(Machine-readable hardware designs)
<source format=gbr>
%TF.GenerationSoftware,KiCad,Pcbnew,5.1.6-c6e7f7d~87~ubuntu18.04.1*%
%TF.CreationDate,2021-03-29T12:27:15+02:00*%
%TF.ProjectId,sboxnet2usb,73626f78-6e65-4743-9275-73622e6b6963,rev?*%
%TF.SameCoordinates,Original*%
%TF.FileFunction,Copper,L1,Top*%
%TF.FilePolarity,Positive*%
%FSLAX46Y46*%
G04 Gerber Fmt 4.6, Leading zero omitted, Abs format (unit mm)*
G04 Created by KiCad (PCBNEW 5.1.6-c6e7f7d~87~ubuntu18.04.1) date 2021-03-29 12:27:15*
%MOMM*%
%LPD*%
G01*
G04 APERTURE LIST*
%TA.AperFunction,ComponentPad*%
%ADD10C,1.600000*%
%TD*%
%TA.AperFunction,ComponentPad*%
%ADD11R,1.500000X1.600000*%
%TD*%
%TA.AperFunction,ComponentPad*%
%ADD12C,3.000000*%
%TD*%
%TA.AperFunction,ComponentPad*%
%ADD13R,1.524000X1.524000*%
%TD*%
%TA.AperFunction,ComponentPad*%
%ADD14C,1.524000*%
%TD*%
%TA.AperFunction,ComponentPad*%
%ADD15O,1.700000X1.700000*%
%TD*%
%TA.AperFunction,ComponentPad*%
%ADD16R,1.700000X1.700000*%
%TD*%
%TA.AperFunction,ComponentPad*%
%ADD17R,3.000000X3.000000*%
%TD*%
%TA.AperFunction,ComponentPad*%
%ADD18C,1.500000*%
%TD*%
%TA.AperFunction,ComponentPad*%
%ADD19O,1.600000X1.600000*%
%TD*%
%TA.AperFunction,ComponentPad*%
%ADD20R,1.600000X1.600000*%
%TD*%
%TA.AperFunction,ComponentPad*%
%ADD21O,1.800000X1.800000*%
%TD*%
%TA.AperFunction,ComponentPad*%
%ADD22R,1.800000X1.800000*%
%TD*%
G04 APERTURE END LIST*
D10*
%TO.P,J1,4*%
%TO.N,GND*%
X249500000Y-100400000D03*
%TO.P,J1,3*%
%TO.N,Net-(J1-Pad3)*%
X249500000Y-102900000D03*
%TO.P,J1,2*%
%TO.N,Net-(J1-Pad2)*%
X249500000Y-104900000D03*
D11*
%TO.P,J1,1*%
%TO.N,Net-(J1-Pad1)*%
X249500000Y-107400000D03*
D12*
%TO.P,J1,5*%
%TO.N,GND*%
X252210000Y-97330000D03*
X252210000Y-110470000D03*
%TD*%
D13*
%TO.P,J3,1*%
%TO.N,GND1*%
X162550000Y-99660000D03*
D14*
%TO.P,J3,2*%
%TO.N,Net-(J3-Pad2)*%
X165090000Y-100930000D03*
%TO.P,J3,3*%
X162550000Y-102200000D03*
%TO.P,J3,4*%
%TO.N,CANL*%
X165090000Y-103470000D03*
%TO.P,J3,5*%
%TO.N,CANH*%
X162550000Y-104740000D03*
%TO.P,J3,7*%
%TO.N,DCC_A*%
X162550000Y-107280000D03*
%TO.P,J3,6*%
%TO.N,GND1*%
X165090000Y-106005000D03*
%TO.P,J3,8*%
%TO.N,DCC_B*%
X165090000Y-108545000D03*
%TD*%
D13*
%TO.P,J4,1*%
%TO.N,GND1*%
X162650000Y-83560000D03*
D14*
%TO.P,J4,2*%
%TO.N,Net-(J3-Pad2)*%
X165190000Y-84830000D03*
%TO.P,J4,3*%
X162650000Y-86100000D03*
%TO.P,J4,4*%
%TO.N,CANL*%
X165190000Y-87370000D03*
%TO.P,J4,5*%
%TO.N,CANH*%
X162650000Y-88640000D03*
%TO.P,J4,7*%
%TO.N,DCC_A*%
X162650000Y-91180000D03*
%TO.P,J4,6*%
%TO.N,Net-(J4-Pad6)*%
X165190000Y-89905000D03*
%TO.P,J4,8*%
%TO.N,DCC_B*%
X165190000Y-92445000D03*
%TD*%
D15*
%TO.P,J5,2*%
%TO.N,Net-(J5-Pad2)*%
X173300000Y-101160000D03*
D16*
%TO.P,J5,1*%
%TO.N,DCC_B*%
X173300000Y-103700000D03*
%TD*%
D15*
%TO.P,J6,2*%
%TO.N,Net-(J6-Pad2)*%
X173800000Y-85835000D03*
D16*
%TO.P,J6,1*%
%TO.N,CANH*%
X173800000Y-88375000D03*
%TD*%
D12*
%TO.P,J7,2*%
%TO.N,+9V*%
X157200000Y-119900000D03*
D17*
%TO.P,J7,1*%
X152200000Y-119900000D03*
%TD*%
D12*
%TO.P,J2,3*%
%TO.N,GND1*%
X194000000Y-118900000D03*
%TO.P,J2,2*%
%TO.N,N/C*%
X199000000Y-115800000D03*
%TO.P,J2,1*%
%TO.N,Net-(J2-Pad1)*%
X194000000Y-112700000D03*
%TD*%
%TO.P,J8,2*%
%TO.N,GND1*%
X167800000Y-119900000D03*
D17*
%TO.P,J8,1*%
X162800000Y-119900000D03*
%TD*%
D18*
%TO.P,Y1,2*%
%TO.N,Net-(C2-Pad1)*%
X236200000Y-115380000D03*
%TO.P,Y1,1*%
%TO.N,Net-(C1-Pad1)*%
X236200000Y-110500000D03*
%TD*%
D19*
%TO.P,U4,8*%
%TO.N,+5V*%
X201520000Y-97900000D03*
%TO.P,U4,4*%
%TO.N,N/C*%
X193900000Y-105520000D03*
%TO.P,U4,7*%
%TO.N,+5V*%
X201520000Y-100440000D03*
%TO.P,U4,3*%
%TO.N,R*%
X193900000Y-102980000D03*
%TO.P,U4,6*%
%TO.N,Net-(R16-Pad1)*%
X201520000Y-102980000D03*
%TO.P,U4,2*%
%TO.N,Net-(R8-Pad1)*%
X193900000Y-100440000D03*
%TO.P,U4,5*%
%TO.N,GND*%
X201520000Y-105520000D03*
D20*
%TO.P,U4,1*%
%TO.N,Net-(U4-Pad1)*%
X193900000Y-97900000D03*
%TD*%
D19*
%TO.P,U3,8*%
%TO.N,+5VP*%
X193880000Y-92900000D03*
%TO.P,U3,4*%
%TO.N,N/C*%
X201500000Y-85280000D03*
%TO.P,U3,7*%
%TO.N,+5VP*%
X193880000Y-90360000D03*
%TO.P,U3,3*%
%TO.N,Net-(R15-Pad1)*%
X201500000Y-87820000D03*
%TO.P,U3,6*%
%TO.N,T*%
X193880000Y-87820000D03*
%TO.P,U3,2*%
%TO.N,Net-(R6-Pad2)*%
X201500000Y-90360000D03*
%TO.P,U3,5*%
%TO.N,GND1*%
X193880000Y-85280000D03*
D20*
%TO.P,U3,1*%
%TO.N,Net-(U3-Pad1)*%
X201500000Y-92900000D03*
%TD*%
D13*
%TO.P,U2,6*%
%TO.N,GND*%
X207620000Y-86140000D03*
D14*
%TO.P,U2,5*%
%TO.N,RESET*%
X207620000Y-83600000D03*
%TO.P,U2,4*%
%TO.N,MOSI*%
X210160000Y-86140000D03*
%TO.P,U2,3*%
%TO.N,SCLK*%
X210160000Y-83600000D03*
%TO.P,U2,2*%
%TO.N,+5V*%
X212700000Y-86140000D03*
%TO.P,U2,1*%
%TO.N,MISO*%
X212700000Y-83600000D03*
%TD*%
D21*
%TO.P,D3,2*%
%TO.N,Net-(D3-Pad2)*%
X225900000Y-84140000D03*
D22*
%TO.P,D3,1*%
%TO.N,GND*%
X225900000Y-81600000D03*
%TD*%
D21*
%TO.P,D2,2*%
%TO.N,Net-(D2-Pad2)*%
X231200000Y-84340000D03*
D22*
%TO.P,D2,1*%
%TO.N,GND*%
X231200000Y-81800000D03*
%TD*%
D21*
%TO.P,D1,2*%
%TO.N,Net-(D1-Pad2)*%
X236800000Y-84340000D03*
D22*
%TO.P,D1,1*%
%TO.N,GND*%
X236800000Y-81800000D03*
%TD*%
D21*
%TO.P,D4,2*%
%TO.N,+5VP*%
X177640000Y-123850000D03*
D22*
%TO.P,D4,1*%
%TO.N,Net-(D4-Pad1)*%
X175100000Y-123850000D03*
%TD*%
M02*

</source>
* * *
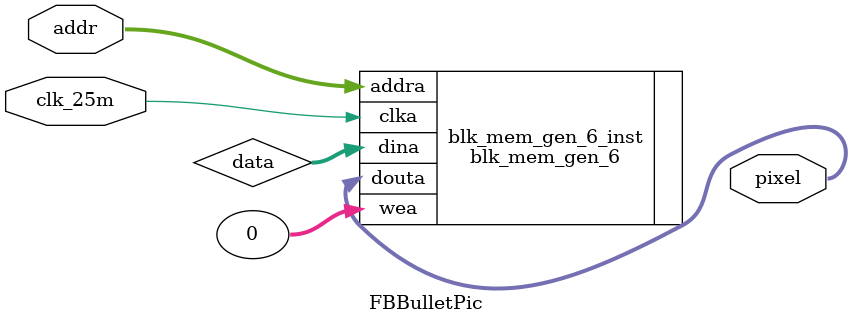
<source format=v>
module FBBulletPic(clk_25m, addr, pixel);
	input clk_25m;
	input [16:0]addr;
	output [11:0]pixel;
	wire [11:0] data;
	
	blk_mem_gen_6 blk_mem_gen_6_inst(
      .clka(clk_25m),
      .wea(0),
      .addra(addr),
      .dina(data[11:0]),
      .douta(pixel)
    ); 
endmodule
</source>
--
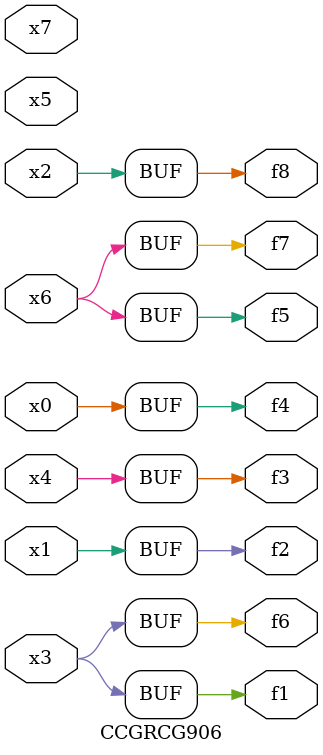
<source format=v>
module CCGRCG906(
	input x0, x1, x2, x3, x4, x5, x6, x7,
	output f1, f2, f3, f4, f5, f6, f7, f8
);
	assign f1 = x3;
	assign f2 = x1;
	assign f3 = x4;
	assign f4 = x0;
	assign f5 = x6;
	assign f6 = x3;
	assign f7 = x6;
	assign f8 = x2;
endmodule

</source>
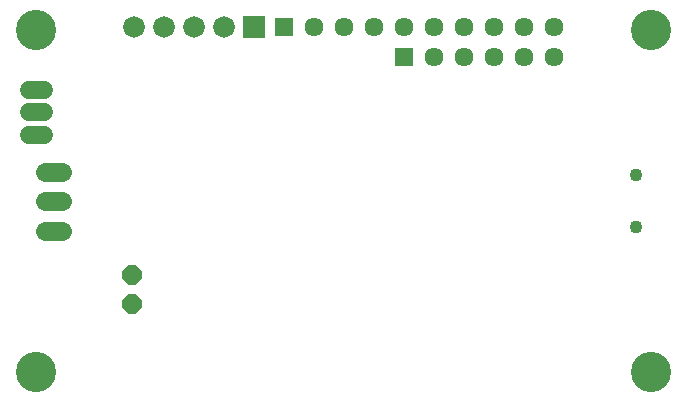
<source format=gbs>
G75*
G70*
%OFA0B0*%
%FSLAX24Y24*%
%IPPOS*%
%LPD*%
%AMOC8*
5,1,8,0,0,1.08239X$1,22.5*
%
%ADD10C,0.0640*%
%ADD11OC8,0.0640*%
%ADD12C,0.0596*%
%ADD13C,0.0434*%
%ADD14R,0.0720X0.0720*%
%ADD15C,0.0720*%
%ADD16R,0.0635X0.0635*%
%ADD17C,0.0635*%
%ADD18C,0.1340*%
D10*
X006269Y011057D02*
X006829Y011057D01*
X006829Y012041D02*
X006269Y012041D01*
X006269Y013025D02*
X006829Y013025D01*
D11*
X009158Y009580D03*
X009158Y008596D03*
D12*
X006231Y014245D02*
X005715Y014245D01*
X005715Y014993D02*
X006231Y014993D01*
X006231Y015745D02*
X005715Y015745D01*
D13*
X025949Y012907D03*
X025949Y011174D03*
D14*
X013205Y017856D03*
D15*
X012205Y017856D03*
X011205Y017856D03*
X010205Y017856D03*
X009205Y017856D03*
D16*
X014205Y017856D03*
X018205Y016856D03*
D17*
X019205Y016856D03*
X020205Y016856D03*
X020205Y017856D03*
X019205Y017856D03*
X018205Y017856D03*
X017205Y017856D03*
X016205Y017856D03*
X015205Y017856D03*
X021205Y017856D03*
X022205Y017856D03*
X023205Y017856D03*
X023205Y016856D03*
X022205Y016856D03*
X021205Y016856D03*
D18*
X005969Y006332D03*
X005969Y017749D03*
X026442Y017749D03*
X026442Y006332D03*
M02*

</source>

WORK TO BE COMPLETED ->
Check each line above for the string "LIST" and copy those that have it.

SOLUTION FOR THIS EXERCISE ->
G04 APERTURE LIST*
G04 APERTURE END LIST*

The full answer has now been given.